# Intersting Site for Exploded Drawings of N Scale Locomotives



## Carl (Feb 19, 2012)

I know, Ed likes to refer to N Scale as something he has a hard time seeing and I agree, especially when it comes to repairing an engine that has gone south. This site has some very good diagrams of some of the engine's we run. Hope it is of value to you.

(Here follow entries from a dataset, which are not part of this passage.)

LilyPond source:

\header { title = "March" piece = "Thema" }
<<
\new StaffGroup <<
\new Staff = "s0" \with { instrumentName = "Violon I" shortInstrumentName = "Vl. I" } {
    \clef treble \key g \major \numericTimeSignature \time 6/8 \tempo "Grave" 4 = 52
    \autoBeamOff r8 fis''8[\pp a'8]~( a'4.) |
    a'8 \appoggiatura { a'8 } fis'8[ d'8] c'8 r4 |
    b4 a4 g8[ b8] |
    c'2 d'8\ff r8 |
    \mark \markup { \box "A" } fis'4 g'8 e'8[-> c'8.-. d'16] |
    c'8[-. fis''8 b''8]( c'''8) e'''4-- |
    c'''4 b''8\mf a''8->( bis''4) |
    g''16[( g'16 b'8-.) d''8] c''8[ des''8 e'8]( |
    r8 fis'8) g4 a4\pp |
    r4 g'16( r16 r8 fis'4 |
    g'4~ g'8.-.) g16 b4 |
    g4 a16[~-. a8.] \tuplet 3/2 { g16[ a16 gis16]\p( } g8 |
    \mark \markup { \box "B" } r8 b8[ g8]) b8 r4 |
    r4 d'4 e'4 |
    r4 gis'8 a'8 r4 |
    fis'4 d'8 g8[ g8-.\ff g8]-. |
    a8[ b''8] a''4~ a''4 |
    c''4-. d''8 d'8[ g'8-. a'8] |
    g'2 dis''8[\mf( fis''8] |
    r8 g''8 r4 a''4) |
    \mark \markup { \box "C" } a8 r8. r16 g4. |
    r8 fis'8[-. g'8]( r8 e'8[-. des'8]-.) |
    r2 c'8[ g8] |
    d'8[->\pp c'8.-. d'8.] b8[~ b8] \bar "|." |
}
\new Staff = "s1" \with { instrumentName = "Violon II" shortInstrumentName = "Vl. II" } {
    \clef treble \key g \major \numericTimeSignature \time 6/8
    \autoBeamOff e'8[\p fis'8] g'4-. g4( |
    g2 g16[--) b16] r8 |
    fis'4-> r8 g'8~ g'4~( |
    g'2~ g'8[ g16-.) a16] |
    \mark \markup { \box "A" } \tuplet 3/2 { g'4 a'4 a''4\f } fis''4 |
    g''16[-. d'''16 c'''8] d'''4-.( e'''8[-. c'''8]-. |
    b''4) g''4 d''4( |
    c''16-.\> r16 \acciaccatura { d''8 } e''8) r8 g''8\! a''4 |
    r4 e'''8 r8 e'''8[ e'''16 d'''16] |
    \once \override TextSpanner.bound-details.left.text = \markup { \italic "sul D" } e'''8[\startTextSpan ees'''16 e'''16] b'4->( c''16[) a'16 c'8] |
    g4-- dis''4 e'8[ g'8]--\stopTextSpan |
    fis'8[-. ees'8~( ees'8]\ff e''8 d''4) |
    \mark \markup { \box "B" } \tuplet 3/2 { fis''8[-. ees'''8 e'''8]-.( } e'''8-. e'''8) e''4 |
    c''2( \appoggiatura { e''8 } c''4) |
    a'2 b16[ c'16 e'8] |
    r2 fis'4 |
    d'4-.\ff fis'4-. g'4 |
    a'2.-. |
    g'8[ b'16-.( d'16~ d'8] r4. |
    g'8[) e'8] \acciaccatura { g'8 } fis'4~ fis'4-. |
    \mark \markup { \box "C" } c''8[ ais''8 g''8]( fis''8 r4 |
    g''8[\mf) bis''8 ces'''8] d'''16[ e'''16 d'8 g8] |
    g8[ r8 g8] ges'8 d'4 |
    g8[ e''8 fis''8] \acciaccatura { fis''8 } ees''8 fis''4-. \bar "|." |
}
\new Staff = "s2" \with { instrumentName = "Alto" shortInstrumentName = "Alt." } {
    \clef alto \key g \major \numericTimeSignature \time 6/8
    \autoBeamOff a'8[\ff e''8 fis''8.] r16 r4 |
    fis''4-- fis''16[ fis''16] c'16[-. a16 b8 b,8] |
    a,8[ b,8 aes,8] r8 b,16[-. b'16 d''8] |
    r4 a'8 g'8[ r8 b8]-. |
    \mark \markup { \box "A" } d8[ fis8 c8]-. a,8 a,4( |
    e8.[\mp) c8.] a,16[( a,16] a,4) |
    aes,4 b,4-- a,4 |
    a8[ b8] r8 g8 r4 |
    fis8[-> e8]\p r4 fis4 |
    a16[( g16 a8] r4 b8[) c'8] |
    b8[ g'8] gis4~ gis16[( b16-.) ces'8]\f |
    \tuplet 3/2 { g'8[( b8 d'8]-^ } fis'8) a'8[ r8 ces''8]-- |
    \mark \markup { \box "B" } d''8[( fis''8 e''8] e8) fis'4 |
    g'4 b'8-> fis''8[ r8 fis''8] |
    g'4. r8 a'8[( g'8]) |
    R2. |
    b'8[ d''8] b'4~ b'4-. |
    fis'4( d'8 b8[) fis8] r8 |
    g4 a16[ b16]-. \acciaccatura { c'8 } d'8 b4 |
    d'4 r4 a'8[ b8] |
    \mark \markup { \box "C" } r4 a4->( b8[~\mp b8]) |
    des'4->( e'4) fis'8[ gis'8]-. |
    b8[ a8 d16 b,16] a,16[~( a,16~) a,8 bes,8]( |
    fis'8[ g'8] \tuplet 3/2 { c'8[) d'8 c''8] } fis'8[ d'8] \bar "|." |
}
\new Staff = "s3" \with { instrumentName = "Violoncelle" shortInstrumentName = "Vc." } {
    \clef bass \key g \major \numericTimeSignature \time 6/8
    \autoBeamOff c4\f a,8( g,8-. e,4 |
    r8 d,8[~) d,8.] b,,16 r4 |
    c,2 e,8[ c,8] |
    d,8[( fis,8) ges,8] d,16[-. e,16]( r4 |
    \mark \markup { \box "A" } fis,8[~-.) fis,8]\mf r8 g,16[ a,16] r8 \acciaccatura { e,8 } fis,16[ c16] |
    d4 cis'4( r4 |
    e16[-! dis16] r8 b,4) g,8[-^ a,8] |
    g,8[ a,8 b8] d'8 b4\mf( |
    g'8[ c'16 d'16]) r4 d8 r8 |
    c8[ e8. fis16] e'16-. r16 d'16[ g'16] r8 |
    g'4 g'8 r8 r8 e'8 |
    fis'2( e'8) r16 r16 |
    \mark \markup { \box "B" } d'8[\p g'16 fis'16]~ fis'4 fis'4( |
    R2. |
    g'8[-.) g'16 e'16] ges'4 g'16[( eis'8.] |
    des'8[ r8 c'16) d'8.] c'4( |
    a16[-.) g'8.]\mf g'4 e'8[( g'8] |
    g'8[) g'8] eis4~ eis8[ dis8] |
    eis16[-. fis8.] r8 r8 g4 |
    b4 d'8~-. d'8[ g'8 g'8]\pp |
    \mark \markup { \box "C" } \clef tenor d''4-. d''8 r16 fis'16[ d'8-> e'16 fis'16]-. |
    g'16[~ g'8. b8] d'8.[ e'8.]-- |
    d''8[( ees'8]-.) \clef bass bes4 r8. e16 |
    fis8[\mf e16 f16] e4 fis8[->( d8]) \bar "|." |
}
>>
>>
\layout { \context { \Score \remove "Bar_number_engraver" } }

http://www.hoseeker.net/nscale.htm


----------



## Big Ed (Jun 16, 2009)

Carl said:


> I know, Ed likes to refer to N Scale as something he has a hard time seeing and I agree, especially when it comes to repairing an engine that has gone south. This site has some very good diagrams of some of the engine's we run. Hope it is of value to you.
> 
> http://www.hoseeker.net/nscale.htm


Nice site. :thumbsup:

I agree but I don't think I ever said that.
Unless I dropped something.

They have the same thing for HO right?
I didn't know they had one for N, thanks. I bookmarked it. :thumbsup:

Did you know?
Ed's N scale.
http://www.modeltrainforum.com/showthread.php?t=7158


----------



## shaygetz (Sep 23, 2007)

Wicked...thanks, been going there for years for HO stuff, never noticed the N scale.:thumbsup:


----------